Question

Identify specific sequences in genome from Illumina Nextgen data

0

Entering edit mode

7.8 years ago

vaheesan.r • 0

Hi everyone, I am trying to analyse the whole genome sequences of Pseudomonas strains generated from Illumina Next Generation Sequencing platform and my aim is to identify insertions of specific family of transposons (around 10 kb) in the genome and retrieve it. I have access to CLC genomics Workbench. Can someone suggest me any method to find the sequences. P.S- I have tried to assemble the sequences but I could only obtain contigs less than 100 Kb. Thank you

Assembly genome alignment illumina sequencing • 1.4k views

ADD COMMENT • link 7.8 years ago by vaheesan.r • 0

score 1 · Answer 1 · 2016-06-23

1

Entering edit mode

7.8 years ago

GenoMax 141k

If you are limited to using CLC then you should contact CLC tech support for assistance. Assuming your libraries are good quality and you have enough coverage, CLC should be able to assemble the genome in larger sizes than what you got. Have you tried to align the data to the reference already available?

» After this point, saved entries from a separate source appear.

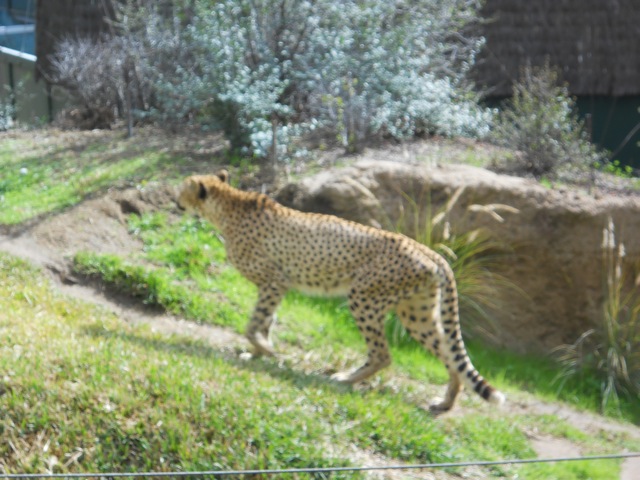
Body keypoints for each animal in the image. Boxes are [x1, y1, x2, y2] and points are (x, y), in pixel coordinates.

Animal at [176, 170, 505, 412]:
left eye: (182, 191)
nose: (173, 199)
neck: (229, 206)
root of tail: (428, 249)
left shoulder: (274, 282)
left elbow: (254, 323)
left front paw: (264, 349)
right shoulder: (277, 286)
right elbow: (265, 321)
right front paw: (258, 353)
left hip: (364, 297)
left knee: (383, 354)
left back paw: (345, 379)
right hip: (416, 313)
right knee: (449, 352)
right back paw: (445, 403)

If you are open to using other command line tools then give SPAdes a try for the assembly. Once you have the genome assembled Mauve would be useful to look at genome-wide similarities.

ADD COMMENT • link 7.8 years ago by GenoMax 141k

0

Entering edit mode

Hi, thanks for your reply. I have used Velvet De Novo assembly and Spades via illumina basescpace platform. I have also used a5 miseq and Mauve, but unfortunately I was able to obtain contigs smaller than 100 kb. Finally I have started using CLC Genomics Workbench and aligning data with reference also did not help. As I have mentioned earlier, my aim is not sequencing the genome but identifying the specific transposons. The contings I obtained provide partial sequence of the transposons.

ADD REPLY • link 7.8 years ago by vaheesan.r • 0

0

Entering edit mode

If you have done all that then it is possible that your libraries are less than optimal quality. Of course without having access to your data/results it would be hard for anyone on this forum to reach any definite conclusion/provide advice.

You could try CLC tech support route and/or consult someone locally to get a second opinion about your data. If things don't look good then you may need to redo the experiment/libraries.